PFAs manage your pension contributions on your behalf. They invest the money in equities and other investment securities and assets to ensure that you have increased value for your contributions when you retire. PFAs also issue you a monthly report that shows you the performance of your pension contributions periodically.

PFCs on the other hand have the responsibility of warehousing pension fund assets. Whenever your organisation deducts money from your salary as pension, the amount deducted is deposited with the PFC. The PFC now notifies the PFA that money has been deposited following which the PFA can access it for investments.

Can I contribute more?

Yes, you can contribute more that the 7.5 per cent stipulated and can also make voluntary contributions. Your employer can also contribute more than the 7.5 per cent or the whole 15 per cent on your behalf.

Is your contribution taxable?

Any amount payable as a retirement benefit under the Act is not taxable. However, any voluntary contribution made shall be subject to tax at the point of withdrawal, where the withdrawal is made before the end of five years from the date the voluntary contribution was made.

What does the PFA do with the money?

PenCom regulates the PFAs. It also issues a set of guidelines to the PFAs containing rules for operating the fund. As such, they are only expected to invest your money in certain authorised markets and with limits. Currently, they can invest in stocks, treasury bills, bonds, real estate and other investments as approved by the PenCom.

When can I make withdrawals from my pension fund?

You can only access your RSA when you retire or attain the age of 50 years, whichever is later. However, there are exceptions.
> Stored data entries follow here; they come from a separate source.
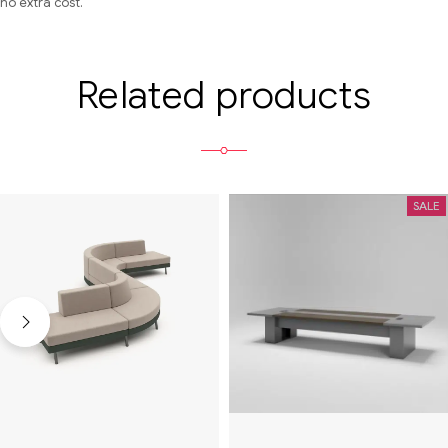
no extra cost.
Related products
SALE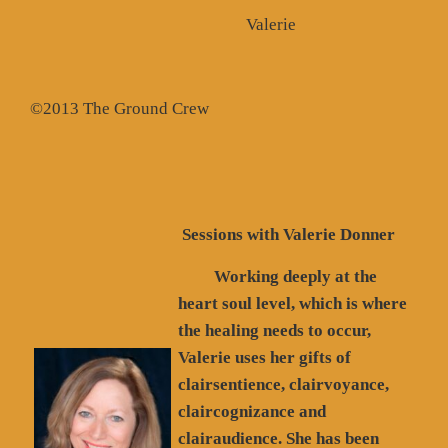
Valerie
©2013 The Ground Crew
Sessions with Valerie Donner
Working deeply at the
heart soul level, which is where
the healing needs to occur,
Valerie uses her gifts of
clairsentience, clairvoyance,
claircognizance and
clairaudience. She has been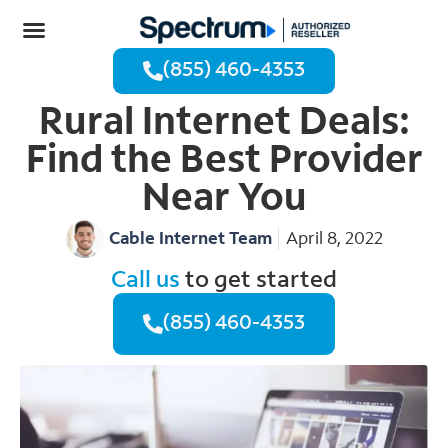
(855) 460-4353
Rural Internet Deals:
Find the Best Provider
Near You
Cable Internet Team
April 8, 2022
Call us
to get started
(855) 460-4353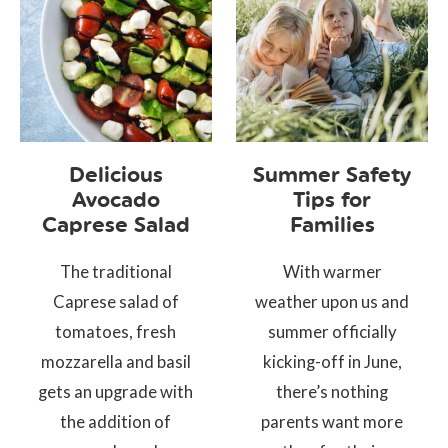
Delicious
Summer Safety
Avocado
Tips for
Caprese Salad
Families
The traditional
With warmer
Caprese salad of
weather upon us and
tomatoes, fresh
summer officially
mozzarella and basil
kicking-off in June,
gets an upgrade with
there’s nothing
the addition of
parents want more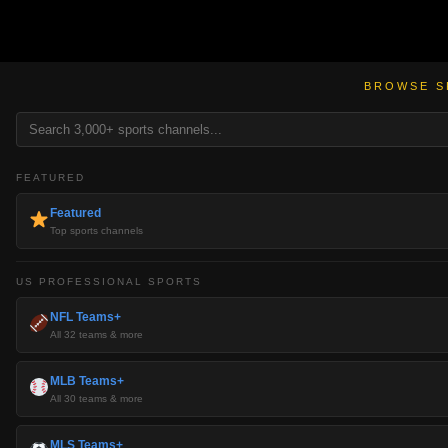
BROWSE S
FEATURED
Featured
Top sports channels
US PROFESSIONAL SPORTS
NFL Teams+
All 32 teams & more
MLB Teams+
All 30 teams & more
MLS Teams+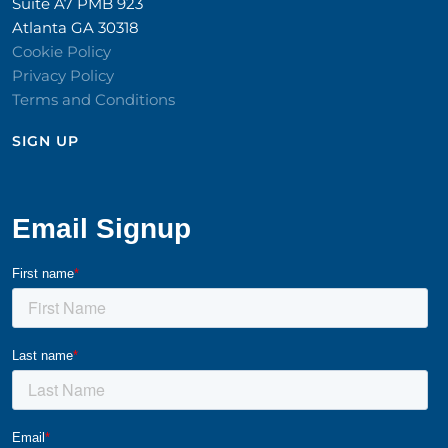
Suite A7 PMB 923
Atlanta GA 30318
Cookie Policy
Privacy Policy
Terms and Conditions
SIGN UP​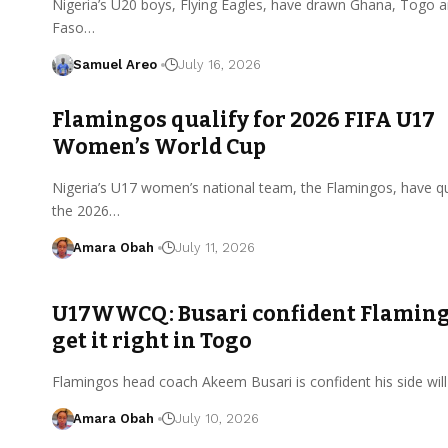
Nigeria’s U20 boys, Flying Eagles, have drawn Ghana, Togo 
Faso…
Samuel Areo
July 16, 2026
Flamingos qualify for 2026 FIFA U17
Women’s World Cup
Nigeria’s U17 women’s national team, the Flamingos, have qua
the 2026…
Amara Obah
July 11, 2026
U17WWCQ: Busari confident Flaming
get it right in Togo
Flamingos head coach Akeem Busari is confident his side will
Amara Obah
July 10, 2026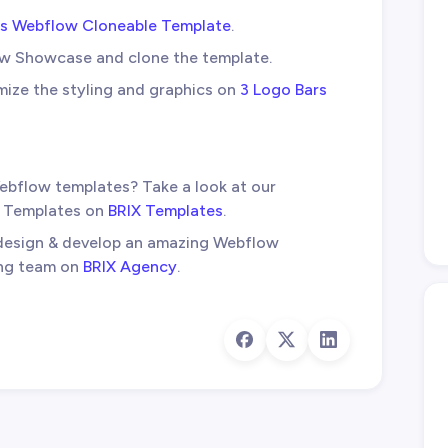
rs Webflow Cloneable Template
.
ow Showcase and clone the template.
mize the styling and graphics on
3 Logo Bars
ebflow templates? Take a look at our
w Templates on
BRIX Templates
.
 design & develop an amazing Webflow
ing team on
BRIX Agency
.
These are if an employee:

(a) is retired on the advice of a suitably qualified physician or a properly constituted medical board certifying that the employee is no longer mentally or physically capable of carrying out the functions of his office;

(b) is retired due to his total or permanent disability either of mind or body; or

(c) retires before the age of 50 years in accordance with the terms and conditions of his employment, shall be entitled to make withdrawals. This includes those who have been fired from work or have recently lost their jobs. However, periodic withdrawals can only be made after six months of losing your job.

How does the money get paid to me?

You can be paid in either of the following ways

(a) You withdraw money from your Retirement Savings Account monthly or quarterly depending on your expected life span. For example, if you have N10m in your RSA and you are expected to live for another 30 years, they divide the N10m by 360 months or 120 quarters.

(b) Through an annuity for life purchased from a life insurance company with monthly or quarterly payments.

(c) You can also withdraw a lump sum amount provided the balance remaining is sufficient enough for you to withdraw an amount not less than 50 per cent of your annual remuneration as of the date you retired.

(d) As mentioned above, if you retire before 50, you can be paid 25 per cent of the balance in your RSA provided that such withdrawals shall only be made six months after you retire and you do not secure another employment.

What happens when an employee dies?

Where an employee dies, his entitlements under the life insurance policy maintained shall be paid to his Retirement Savings Account.

The PFA shall apply the amount paid under his life insurance policy in favour of the beneficiary under a Will or the spouse and children of the deceased or in the absence of a wife and child, to the recorded next-of-kin or any person designated by him during his life time or in the absence of such designation, to any person appointed by the Probate Registry as the administrator of the estate of the deceased.